= Fruko y sus Tesos =

Colombian salsa group

Fruko y sus Tesos is a salsa group from Colombia that is popular in both Latin America and the United States. It was formed in 1969 by multi-instrumentalist Julio Ernesto Estrada ( Fruko). Beginning with Tesura in 1969, the band has recorded 42 albums to date. The band achieved a degree of success after Joe Arroyo was recruited as lead singer in 1973.

A Medellín native, Julio Ernesto "Fruko" Estrada Rincón was expelled from school for fighting and began his musical career at the age of 15 as a studio musician for Discos Fuentes record company. Noticed by Lisandro Meza, Estrada was added to Meza's popular group, Los Corraleros de Majagual. In 1968, Los Corraleros traveled to New York City giving Fruko his first opportunity to experience the city's burgeoning salsa scene. Fruko was influenced by New York City's salsa greats Richie Ray, Willie Colon, Ray Barretto, and Eddie Palmieri. In the 1970s, Estrada helped mold the Colombian salsa scene, acting as arranger, bass player, studio musician, and bandleader for his Tesos as well as backing the highly successful Colombian salsa band, The Latin Brothers, plus launching salsa acts Afrosound in 1973 and Wganda Kenya in 1976, Former lead singer Wilson Manyoma remembered Estrada as a strict leader.

One of their most popular songs is "El Preso" recorded in 1975 and sung by Wilson "Saoko" Manyoma. In an interview, Estrada said it "became a world anthem of salsa music". The song was composed by the band's percussionist Álvaro Velásquez. The lyrics are the narration of a prisoner ("preso") serving 30 years. The actual inspiration for songwriter Velásquez was a friend's letter describing another friend's pain being jailed for 30 years on a drug charge.

In 1998, when Colombia secured a position in that year's FIFA World Cup, Fruko came up with the team song: "La Pachanga Del Futbol." This proved to be one of Fruko's more endearing and infectious hits.

In 2013, Estrada ran for the Colombian Senate on the ticket of the governing party of President Juan Manuel Santos. In an interview with Colombia's Semana, Fruko said his purpose was to "defend the arts", representing the rights of musicians who often outlive their commercial success. He was inspired by salsa musician Rubén Blades who attained elected office in Panama.

The nickname "Fruko" came from the advertising doll of a popular Colombian fruit company called FRUCO ("Frutera Colombiana"), for which friends saw a resemblance to Estrada. Estrada changed the "C" in the Fruco trademark to "K" to differentiate himself from the brand name. The name was ironic because the Fruco doll advertised tomato 'salsa', meaning tomato 'sauce', whereas "Fruko" Estrada introduced to Colombia the style of music also called 'salsa'.

==Prominent former members==

=== Joe Arroyo===

"Fruko" Estrada discovered teenager Arroyo, who started by singing in bordellos, in 1972 and in 1973 installed him as primary lead vocals for Fruko y sus Tesos. Arroyo left to embark on a solo career, forming his Joe Arroyo y la Verdad group in 1981. Arroyo's "La Rebelión" is one of the most successful songs in the history of salsa music.
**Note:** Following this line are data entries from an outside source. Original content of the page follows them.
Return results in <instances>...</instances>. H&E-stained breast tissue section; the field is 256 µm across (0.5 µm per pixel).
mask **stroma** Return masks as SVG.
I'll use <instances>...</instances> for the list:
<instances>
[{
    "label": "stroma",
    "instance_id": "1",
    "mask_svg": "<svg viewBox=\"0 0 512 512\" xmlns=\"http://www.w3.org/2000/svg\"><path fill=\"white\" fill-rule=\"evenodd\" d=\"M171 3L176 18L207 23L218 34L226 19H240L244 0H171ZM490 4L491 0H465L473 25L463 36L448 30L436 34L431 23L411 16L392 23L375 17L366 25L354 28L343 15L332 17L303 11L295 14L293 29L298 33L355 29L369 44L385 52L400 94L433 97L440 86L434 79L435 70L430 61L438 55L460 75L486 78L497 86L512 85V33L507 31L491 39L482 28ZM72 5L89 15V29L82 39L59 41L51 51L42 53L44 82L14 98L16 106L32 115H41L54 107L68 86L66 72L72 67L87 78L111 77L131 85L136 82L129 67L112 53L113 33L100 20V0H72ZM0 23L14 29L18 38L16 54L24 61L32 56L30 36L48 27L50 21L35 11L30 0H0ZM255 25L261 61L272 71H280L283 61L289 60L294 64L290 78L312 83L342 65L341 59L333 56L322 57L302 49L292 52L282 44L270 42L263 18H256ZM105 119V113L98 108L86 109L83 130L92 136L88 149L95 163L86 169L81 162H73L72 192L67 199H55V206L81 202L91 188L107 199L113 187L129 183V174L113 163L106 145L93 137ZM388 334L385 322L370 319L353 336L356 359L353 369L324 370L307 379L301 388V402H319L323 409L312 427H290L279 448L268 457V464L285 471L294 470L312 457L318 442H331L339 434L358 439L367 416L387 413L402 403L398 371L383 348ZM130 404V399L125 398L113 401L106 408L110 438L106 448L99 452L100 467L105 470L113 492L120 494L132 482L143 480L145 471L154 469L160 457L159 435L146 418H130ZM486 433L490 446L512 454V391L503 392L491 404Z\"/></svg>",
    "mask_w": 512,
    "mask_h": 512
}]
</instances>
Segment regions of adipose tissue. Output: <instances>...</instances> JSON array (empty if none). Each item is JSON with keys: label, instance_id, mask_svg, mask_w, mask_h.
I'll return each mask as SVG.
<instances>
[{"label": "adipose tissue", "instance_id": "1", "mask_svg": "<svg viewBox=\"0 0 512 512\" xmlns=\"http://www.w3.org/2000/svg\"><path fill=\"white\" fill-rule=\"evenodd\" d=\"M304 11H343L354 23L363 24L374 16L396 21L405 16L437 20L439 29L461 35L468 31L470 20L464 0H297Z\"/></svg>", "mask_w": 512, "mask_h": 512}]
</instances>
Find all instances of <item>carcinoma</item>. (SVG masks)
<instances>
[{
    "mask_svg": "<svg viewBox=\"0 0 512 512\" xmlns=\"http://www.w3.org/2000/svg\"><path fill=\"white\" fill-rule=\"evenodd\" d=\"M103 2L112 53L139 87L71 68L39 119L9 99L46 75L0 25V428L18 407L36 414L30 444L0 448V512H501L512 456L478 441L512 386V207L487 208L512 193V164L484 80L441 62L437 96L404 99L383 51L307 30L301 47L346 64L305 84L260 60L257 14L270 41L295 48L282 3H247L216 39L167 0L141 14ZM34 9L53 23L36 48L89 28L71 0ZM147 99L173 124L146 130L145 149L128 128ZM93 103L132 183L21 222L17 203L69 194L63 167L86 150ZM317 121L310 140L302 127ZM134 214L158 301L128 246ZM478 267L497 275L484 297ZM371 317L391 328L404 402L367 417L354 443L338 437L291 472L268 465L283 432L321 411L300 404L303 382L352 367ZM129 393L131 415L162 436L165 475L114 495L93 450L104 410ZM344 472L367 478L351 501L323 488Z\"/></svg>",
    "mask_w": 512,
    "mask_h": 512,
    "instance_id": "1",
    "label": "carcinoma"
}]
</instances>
=== Wilson "Saoko" Manyoma ===

Wilson "Saoko" Manyoma, from Cali, Colombia was discovered by Fruko Estrada. Manyoma sang lead on some of the group's most important tracks, beginning on the album Ayunando, and including "El Preso" before leaving to pursue a solo career. Manyoma died on February 20, 2025.

=== Edulfamid "Piper Pimienta" Diaz ===

"Piper Pimienta" Díaz rotated lead vocals in the early 1970s before moving on to perform with The Latin Brothers and recording solo.